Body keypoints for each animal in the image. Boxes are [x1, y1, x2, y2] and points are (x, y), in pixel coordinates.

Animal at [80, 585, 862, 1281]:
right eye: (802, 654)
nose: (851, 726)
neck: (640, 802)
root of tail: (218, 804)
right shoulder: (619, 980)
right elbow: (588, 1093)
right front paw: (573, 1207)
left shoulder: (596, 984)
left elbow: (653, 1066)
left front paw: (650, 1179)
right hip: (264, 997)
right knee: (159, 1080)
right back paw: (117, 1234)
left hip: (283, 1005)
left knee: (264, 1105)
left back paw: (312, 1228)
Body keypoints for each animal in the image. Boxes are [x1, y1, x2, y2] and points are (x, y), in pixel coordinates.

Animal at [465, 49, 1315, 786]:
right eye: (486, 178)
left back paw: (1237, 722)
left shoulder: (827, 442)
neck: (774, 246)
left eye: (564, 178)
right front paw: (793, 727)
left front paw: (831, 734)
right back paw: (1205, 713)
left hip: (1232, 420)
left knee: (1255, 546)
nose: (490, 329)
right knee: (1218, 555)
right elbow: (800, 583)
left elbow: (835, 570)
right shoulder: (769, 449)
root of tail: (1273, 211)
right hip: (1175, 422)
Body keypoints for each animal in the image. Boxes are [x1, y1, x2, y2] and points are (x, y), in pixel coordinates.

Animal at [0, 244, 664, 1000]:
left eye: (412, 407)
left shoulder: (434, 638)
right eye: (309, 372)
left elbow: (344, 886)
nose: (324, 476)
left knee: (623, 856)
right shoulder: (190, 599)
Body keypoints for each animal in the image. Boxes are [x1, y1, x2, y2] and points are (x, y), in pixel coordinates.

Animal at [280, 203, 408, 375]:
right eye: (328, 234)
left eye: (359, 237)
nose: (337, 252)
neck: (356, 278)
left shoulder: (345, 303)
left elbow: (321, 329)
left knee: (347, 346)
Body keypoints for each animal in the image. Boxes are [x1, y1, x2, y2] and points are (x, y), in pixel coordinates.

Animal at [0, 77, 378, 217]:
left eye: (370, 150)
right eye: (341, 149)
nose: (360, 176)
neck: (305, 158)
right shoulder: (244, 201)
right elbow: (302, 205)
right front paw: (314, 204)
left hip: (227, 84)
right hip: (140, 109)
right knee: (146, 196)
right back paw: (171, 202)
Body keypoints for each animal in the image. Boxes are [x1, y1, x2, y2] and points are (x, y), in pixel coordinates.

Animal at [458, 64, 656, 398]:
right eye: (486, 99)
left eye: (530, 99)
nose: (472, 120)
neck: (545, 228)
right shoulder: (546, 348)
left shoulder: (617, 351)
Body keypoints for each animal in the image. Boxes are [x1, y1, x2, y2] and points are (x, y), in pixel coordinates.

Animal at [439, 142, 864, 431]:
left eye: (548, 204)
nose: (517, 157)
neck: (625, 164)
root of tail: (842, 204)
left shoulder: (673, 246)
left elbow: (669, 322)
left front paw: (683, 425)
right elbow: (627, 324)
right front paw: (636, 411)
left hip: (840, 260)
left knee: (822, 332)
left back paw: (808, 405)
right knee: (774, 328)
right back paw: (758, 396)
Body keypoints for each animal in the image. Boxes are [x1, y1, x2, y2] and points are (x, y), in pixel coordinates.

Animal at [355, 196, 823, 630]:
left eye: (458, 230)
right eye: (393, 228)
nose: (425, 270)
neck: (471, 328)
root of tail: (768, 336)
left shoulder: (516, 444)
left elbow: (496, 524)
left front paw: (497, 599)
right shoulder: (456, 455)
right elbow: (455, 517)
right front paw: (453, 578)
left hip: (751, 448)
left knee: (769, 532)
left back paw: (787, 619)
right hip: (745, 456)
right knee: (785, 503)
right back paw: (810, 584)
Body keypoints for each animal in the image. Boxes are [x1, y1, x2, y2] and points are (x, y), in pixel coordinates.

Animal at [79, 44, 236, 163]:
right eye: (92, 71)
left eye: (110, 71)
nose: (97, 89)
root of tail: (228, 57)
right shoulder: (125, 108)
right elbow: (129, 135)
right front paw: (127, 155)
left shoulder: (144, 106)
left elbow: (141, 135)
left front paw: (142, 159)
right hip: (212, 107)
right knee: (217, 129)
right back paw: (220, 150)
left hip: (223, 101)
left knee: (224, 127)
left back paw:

========================================

> [Task to complete] Please give an exact copy of the entries above, from the line with "nose: (490, 329)" down to the line with "left elbow: (669, 322)", inclusive, and nothing else.

> [Answer box]
nose: (490, 329)
right knee: (1218, 555)
right elbow: (800, 583)
left elbow: (835, 570)
right shoulder: (769, 449)
root of tail: (1273, 211)
right hip: (1175, 422)
Body keypoints for each animal in the image. Boxes are [x1, y1, x2, y2] and points are (x, y), in pixel coordinates.

Animal at [0, 244, 664, 1000]:
left eye: (412, 407)
left shoulder: (434, 638)
right eye: (309, 372)
left elbow: (344, 886)
nose: (324, 476)
left knee: (623, 856)
right shoulder: (190, 599)
Body keypoints for each animal in the image. Boxes are [x1, y1, x2, y2] and points are (x, y), in pixel coordinates.

Animal at [280, 203, 408, 375]:
right eye: (328, 234)
left eye: (359, 237)
nose: (337, 252)
neck: (356, 278)
left shoulder: (345, 303)
left elbow: (321, 329)
left knee: (347, 346)
Body keypoints for each animal in the image. Boxes are [x1, y1, x2, y2] and points are (x, y), in pixel coordinates.

Animal at [0, 77, 378, 217]:
left eye: (370, 150)
right eye: (341, 149)
nose: (360, 176)
neck: (305, 158)
right shoulder: (244, 201)
right elbow: (302, 205)
right front paw: (314, 204)
left hip: (227, 84)
right hip: (140, 109)
right knee: (146, 196)
right back paw: (171, 202)
Body keypoints for each animal in the image. Boxes are [x1, y1, x2, y2] and points are (x, y), in pixel coordinates.

Animal at [458, 64, 656, 398]:
right eye: (486, 99)
left eye: (530, 99)
nose: (472, 120)
neck: (545, 228)
right shoulder: (546, 348)
left shoulder: (617, 351)
Body keypoints for each animal in the image. Boxes are [x1, y1, x2, y2] and points are (x, y), in pixel coordinates.

Animal at [439, 142, 864, 431]:
left eye: (548, 204)
nose: (517, 157)
neck: (625, 164)
root of tail: (842, 204)
left shoulder: (673, 246)
left elbow: (669, 322)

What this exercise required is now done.